The expansions underway will boost BHP’s production volumes substantially by the end of 2015, including a 50 percent increase in coking coal output, Kloppers said.
But the decision not to approve other major projects this year left open the question of whether BHP will press ahead with its two other mega developments - the Port Hedland Outer Harbour in Australia and the Jansen potash project in Canada.
Kloppers told reporters the company would focus on squeezing as much as it could out of the existing inner harbour iron ore port at Port Hedland - where efficiencies could mean spare capacity in coming years - before pushing on with a new harbour, and remained committed to getting into potash in the long run.
“I don’t think BHP has been given a mandate from investors and shareholders to go out and write blank cheques. I think they’re very mindful of that and they’re bunkering down and responding to the feedback they’ve been getting,” said Peter Esho, chief markets analyst at broker City Index in Sydney.
BHP expects Chinese steel demand growth to slow to a much more modest pace than over the past 10 years, and Kloppers was bearish about a near-term recovery in iron ore prices, languishing at their lowest since December 2009, and coal.
BHP’s second-half attributable profit before exceptional items fell to $7.16 billion from $10.98 billion a year earlier, as calculated by Reuters from the full-year results, broadly in line with forecasts. Full-year profit to the end of June fell to $17.1 billion from $21.7 billion a year earlier.
BHP has also been hurt by lower natural gas prices and industrial action at its coking coal mines, with its bottom line hit by $2.5 billion in writedowns on its shale gas and nickel assets and charges on projects, including Olympic Dam.
In BHP’s biggest business of iron ore, softening demand growth from China has been particularly painful. The world’s biggest iron ore miner, Brazil’s Vale, last month reported its worst quarterly earnings in two years.
BHP raised its final dividend by 2 cents to 57 cents, but that was below analysts’ forecasts of around 58 cents, which was seen as another sign of caution on the outlook.

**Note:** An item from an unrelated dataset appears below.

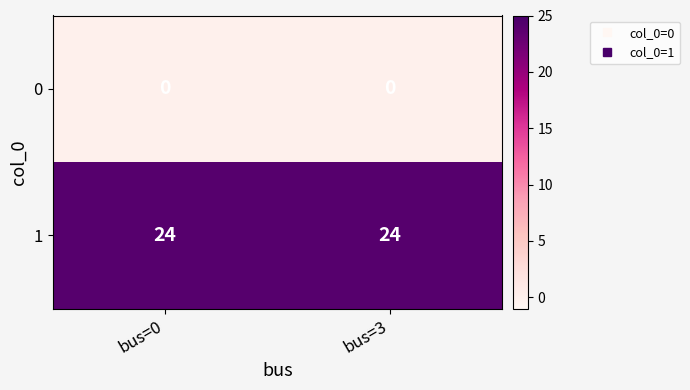

What is the maximum value for 1?

24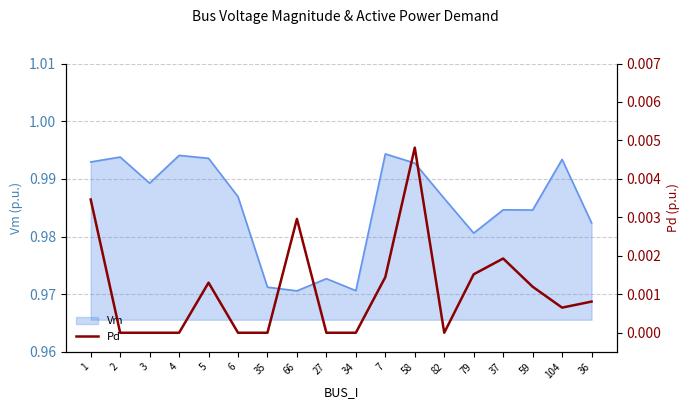

Does the chart have visible grid lines?

Yes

BHP said earlier this month it would book a $2.8 billion writedown on the U.S. shale business it had bought last year and $450 million on its Australian nickel division, which led Kloppers and petroleum head Mike Yeager to forgo their bonuses.
Kloppers said he saw a recovery in gas prices after a “dramatic” reduction in wells, as players respond to prices hit by unexpected technological improvements and warm weather.